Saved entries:
★ ★ ★ ★
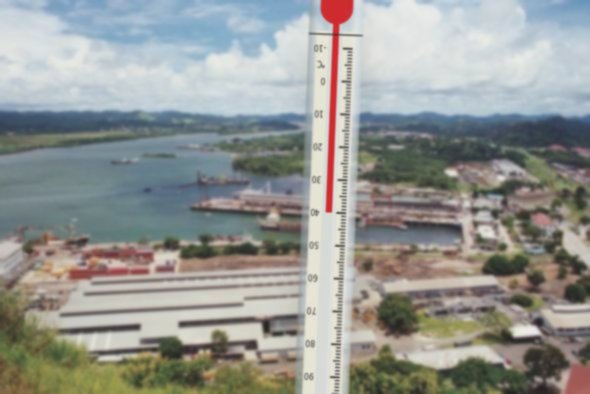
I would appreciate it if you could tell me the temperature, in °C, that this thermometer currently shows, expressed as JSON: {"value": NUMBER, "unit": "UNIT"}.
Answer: {"value": 40, "unit": "°C"}
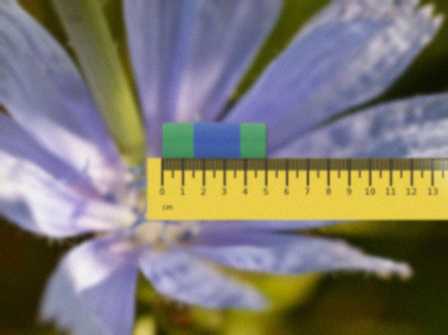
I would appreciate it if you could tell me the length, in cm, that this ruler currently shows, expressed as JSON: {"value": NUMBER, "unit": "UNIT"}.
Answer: {"value": 5, "unit": "cm"}
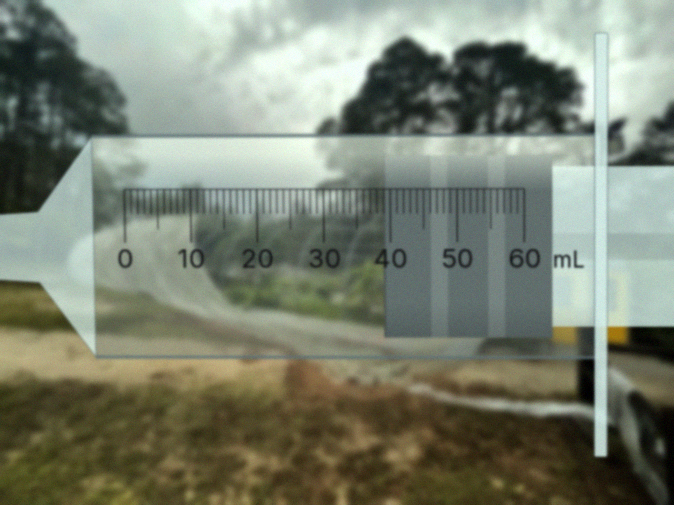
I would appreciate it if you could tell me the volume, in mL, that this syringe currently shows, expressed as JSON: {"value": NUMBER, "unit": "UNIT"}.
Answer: {"value": 39, "unit": "mL"}
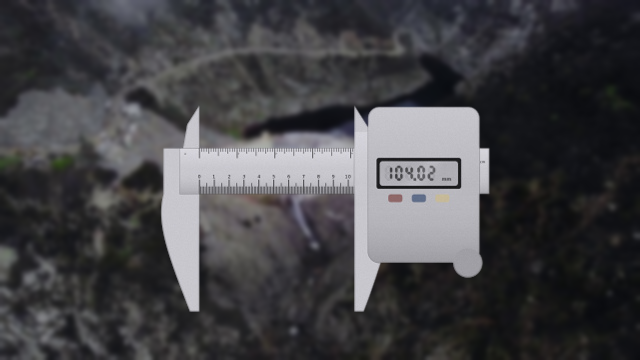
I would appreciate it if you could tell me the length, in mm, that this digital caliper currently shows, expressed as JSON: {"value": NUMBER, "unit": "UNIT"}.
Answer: {"value": 104.02, "unit": "mm"}
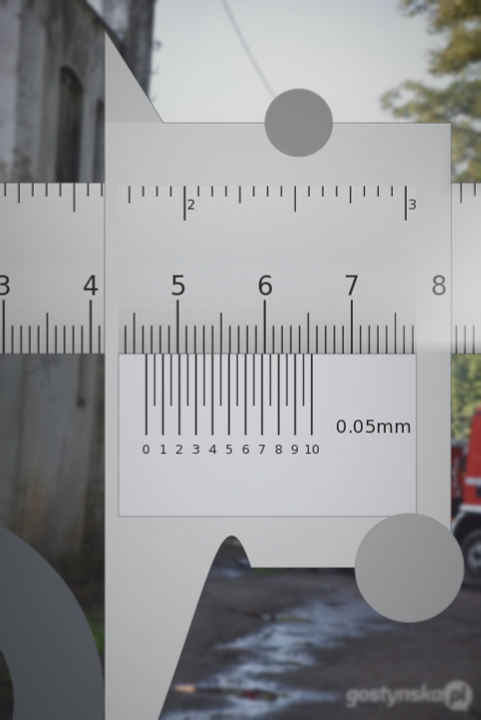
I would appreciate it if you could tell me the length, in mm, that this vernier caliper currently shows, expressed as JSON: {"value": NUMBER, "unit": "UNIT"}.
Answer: {"value": 46.4, "unit": "mm"}
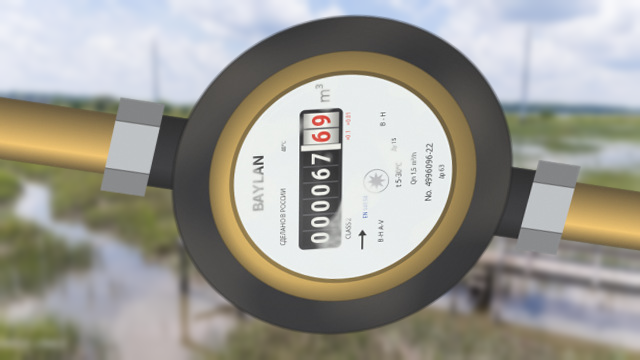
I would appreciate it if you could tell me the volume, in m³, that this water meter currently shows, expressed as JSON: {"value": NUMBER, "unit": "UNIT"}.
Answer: {"value": 67.69, "unit": "m³"}
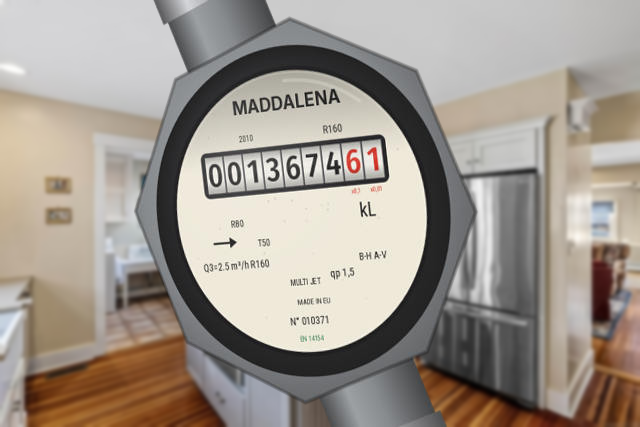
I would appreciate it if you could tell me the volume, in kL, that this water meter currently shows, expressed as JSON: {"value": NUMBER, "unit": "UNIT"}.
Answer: {"value": 13674.61, "unit": "kL"}
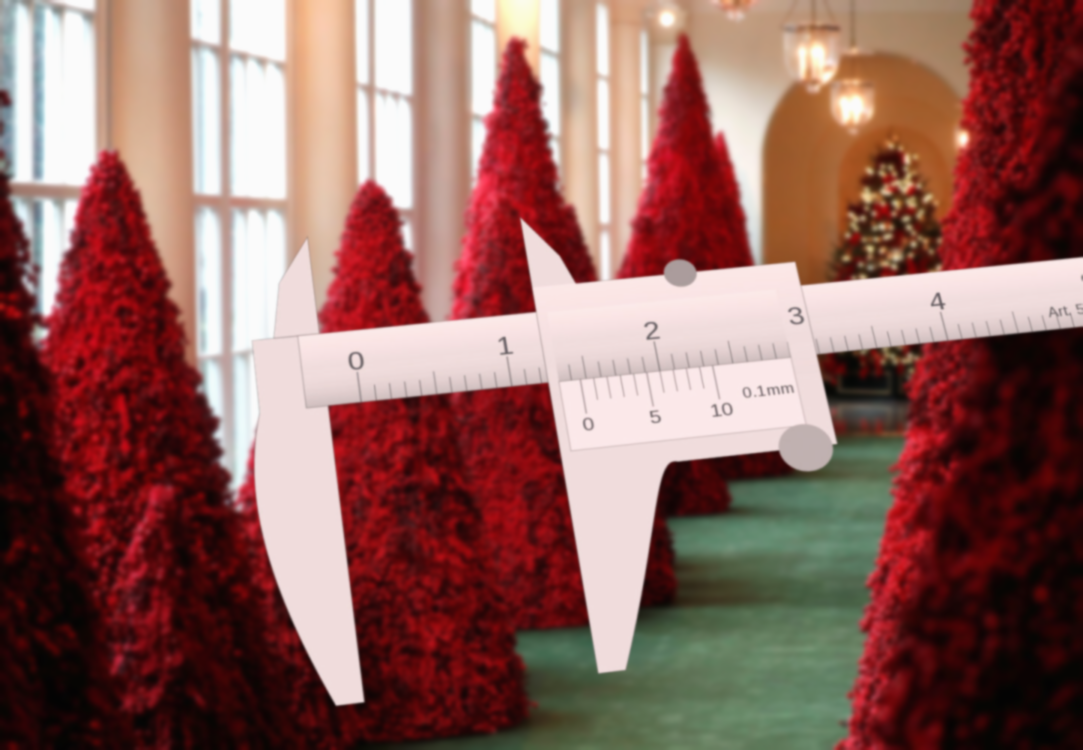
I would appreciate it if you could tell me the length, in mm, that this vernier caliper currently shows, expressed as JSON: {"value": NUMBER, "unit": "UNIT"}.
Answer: {"value": 14.6, "unit": "mm"}
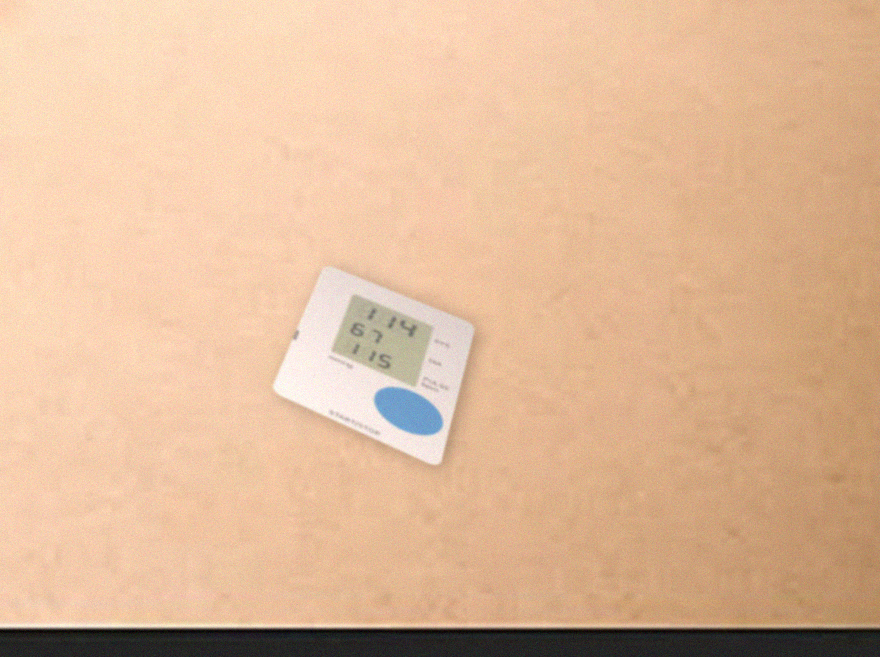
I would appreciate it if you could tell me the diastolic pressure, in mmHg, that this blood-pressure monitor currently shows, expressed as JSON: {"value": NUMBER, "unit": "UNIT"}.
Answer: {"value": 67, "unit": "mmHg"}
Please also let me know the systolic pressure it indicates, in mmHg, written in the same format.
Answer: {"value": 114, "unit": "mmHg"}
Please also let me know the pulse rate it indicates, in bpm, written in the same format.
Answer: {"value": 115, "unit": "bpm"}
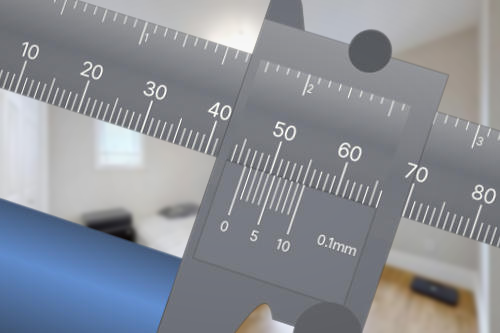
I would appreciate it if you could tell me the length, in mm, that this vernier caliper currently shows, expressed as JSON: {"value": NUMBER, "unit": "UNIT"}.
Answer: {"value": 46.2, "unit": "mm"}
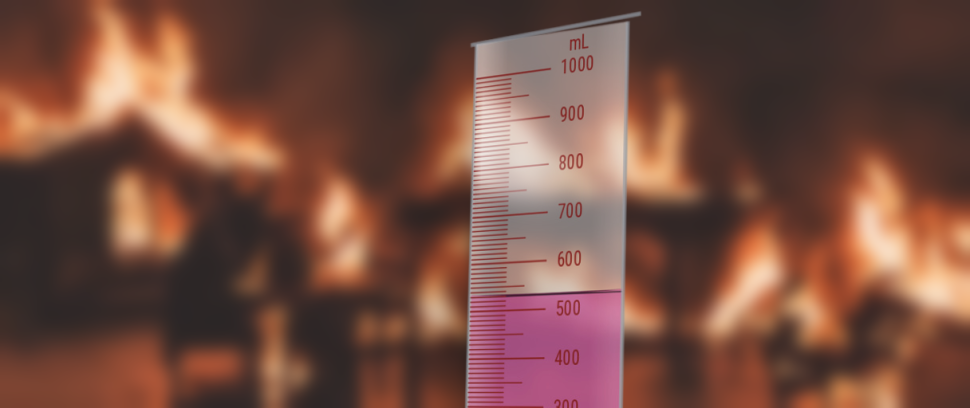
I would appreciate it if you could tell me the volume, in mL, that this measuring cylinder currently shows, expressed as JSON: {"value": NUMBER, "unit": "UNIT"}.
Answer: {"value": 530, "unit": "mL"}
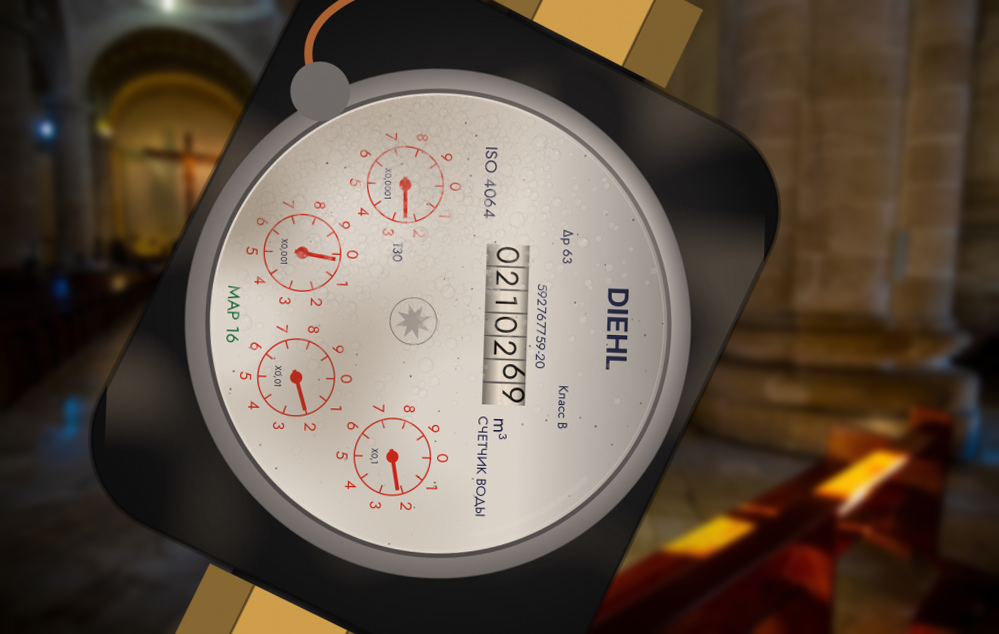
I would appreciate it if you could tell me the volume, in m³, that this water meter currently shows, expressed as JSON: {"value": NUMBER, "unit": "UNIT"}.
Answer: {"value": 210269.2202, "unit": "m³"}
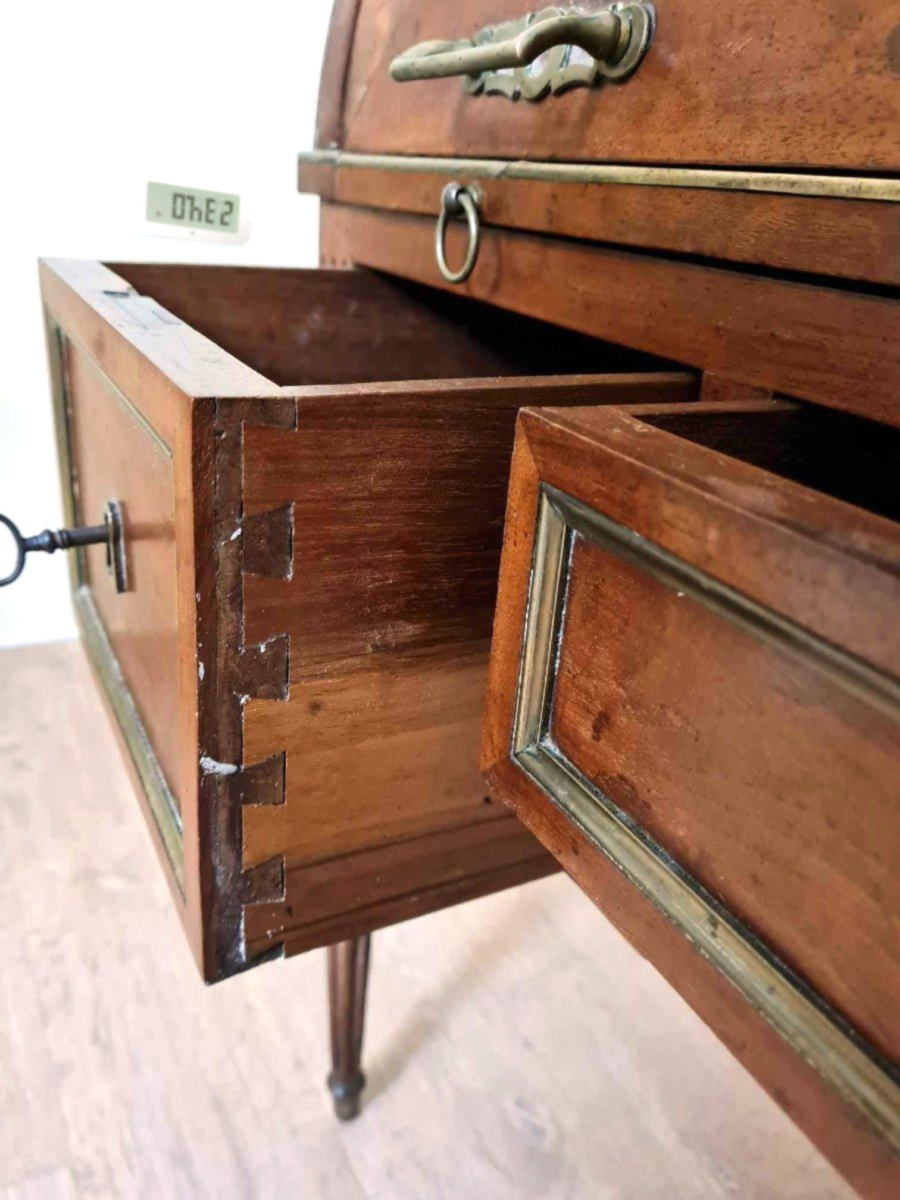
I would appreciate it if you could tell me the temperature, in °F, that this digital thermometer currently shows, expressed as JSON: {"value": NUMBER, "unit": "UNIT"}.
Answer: {"value": 234.0, "unit": "°F"}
★ ★ ★ ★
YOUR GOAL: Turn the items from the line containing "that this measuring" through the last of the items, both ends included, into a Markdown table with the columns No. and Line. Give one line per row, skip blank lines, and leave the pictures out.

REPLY TO THE EXERCISE:
| No. | Line |
|---|---|
| 1 | I would appreciate it if you could tell me the volume, in mL, that this measuring cylinder currently shows, expressed as JSON: {"value": NUMBER, "unit": "UNIT"}. |
| 2 | Answer: {"value": 530, "unit": "mL"} |
| 3 | I would appreciate it if you could tell me the volume, in m³, that this water meter currently shows, expressed as JSON: {"value": NUMBER, "unit": "UNIT"}. |
| 4 | Answer: {"value": 210269.2202, "unit": "m³"} |
| 5 | I would appreciate it if you could tell me the temperature, in °F, that this digital thermometer currently shows, expressed as JSON: {"value": NUMBER, "unit": "UNIT"}. |
| 6 | Answer: {"value": 234.0, "unit": "°F"} |